I just need one to cry on. I don’t know where this is all coming from. I’ve been doing good the past few weeks, haven’t cried since I can’t remember when. All of a sudden this weekend my emotions came out of left field and have left me feeling sadder and lonelier than I’ve felt in a good while. Does this happen to anyone else? I’m having a hard time concentrating at work; all I can think about is him and how much I miss him.


----------



## JennaLynne (Sep 13, 2011)

*raises my hand* I have run into this as well JAW - I am not sure where you are at with your relationship but I have been trying to get H to try to reconsile -- and everytime I think I am moving forward with that - I feel I get pushed back 3 steps. It's hard - so hard....but I am happy to lend my shoulder if you'd like.


----------



## Why Not Be Happy? (Apr 16, 2010)

Hang in there----we are here for you. You are not alone.


----------



## Finconsult079526 (Sep 26, 2011)

I have periods like that. I'll be good for days and then I'll here a song that reminds me we're seperated and I'm losing my wife and I break down and cry like a baby in the corner of the shower. I have been working with a counsel that tells me this is because I have tried in the past to bury my feelings rather than experience them. If I say to myself I am sad or mad or lonely today its sucks but I DO feel better. 

Don't try and bury your feelings. Embrace them. Let them flow. You will feel better.

Also, know that we are here for you and it does get better. We all know in one way or another what your are feeling.


----------



## Lon (Jun 6, 2011)

Has been happening to me the past couple weeks JAW... I'll be fine, then all of a sudden BAM tears are rolling and I'm doubled over... sometimes it starts to subside, then comes back like waves on the beach. Sometimes the tears just flow without any of the contorting pain, I'll be doing something around the house and my face is just wet. I had thought this sadness was gone since for the past couple months until recent weeks I felt healed, I guess not, but it seems like a different part of me is grieving now and for different things. It sucks.


----------



## HurtinginTN (Feb 22, 2011)

Yes, I have those days that hit me out of the blue. The past few days have been great. Last week, I was where you are now. The brighter days are coming. In the meantime, please feel free to cry on my shoulder all you want. Let those tears roll.


----------



## Lostouthere (Aug 24, 2011)

Keep your head up JAW were all here for you. I have been having ups and downs all week grrr.


----------



## forever learning (Sep 28, 2010)

My shoulder is available too..

I have been having a hard time of late....It must be in the air. I thought I was doing pretty good but...nope went backwards quite abit....now I have my head down and trying to fight back


----------



## hesnothappy (Mar 5, 2011)

Me three. But I no longer cry for my H, but sometimes for the loss of the marriage and eveything I had invested in it. Plus the loss of my SD, who had turned on me and is acting like an azz (probably because of something her daddy told her) But I decided a long time ago....keep moving forward, don't reminise on what was, pray, pray and pray some more. Praying for you too.


----------



## TheMizz...erable (Aug 14, 2011)

Yesterday was rough for me too. At least today I was back at work so that takes my mind off of things just a little bit.
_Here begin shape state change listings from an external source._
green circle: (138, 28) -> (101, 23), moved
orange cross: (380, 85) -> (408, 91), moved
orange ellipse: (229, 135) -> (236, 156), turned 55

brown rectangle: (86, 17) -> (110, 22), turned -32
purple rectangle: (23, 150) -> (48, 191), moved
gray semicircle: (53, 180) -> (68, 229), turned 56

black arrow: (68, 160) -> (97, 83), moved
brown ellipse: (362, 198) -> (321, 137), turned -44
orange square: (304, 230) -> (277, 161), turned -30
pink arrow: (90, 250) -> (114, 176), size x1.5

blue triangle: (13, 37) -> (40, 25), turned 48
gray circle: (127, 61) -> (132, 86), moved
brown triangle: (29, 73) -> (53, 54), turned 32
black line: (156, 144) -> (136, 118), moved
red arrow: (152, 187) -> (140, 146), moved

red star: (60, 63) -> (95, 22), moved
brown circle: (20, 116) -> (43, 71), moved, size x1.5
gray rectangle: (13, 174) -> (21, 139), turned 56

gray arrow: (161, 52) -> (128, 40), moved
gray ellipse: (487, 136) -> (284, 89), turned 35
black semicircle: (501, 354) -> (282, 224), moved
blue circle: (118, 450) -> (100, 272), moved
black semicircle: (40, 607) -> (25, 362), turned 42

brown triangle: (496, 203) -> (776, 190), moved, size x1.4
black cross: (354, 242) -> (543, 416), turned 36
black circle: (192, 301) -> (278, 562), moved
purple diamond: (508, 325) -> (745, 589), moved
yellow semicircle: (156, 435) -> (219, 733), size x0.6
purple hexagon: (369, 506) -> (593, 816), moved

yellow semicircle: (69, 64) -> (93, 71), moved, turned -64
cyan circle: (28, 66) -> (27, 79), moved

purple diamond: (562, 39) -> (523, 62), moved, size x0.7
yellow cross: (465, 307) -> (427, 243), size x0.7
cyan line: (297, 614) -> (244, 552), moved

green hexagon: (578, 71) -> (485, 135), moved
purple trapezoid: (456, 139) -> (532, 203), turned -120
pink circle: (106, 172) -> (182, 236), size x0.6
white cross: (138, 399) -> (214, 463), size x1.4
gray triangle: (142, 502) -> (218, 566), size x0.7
I've cried on a few shoulders so if anyone wants to cry on mine, I'm okay with that.


----------



## hopelessdenialpain (Sep 24, 2011)

My shoulder is available. I have read people have their good days and not so good days. 

I am had a better day today (at least a few hours) but you are not alone; I am having the same problem of not being able to concentrate at work because all I can think about is us.


----------



## justabovewater (Jun 26, 2011)

Thanks, friends, for all your kinds words. I KNOW I'm not the only one going through it; we're all hurting. The fact that you all came here and spoke to me during your hard time speaks volumes. Thanks again. I hope we all have a better week ahead. ((((hugs)))) to all of you.


----------



## HurtinginTN (Feb 22, 2011)

How did that song go? Lean on me, when you're not strong.

Maybe your shoulder will be available on our bad days. That is the beauty of this site. We are all going through this roller coaster, so we know how you feel. Thanks for the hugs. Hugs are always good.


----------



## canyouou (Sep 29, 2011)

My shoulder is available too..


----------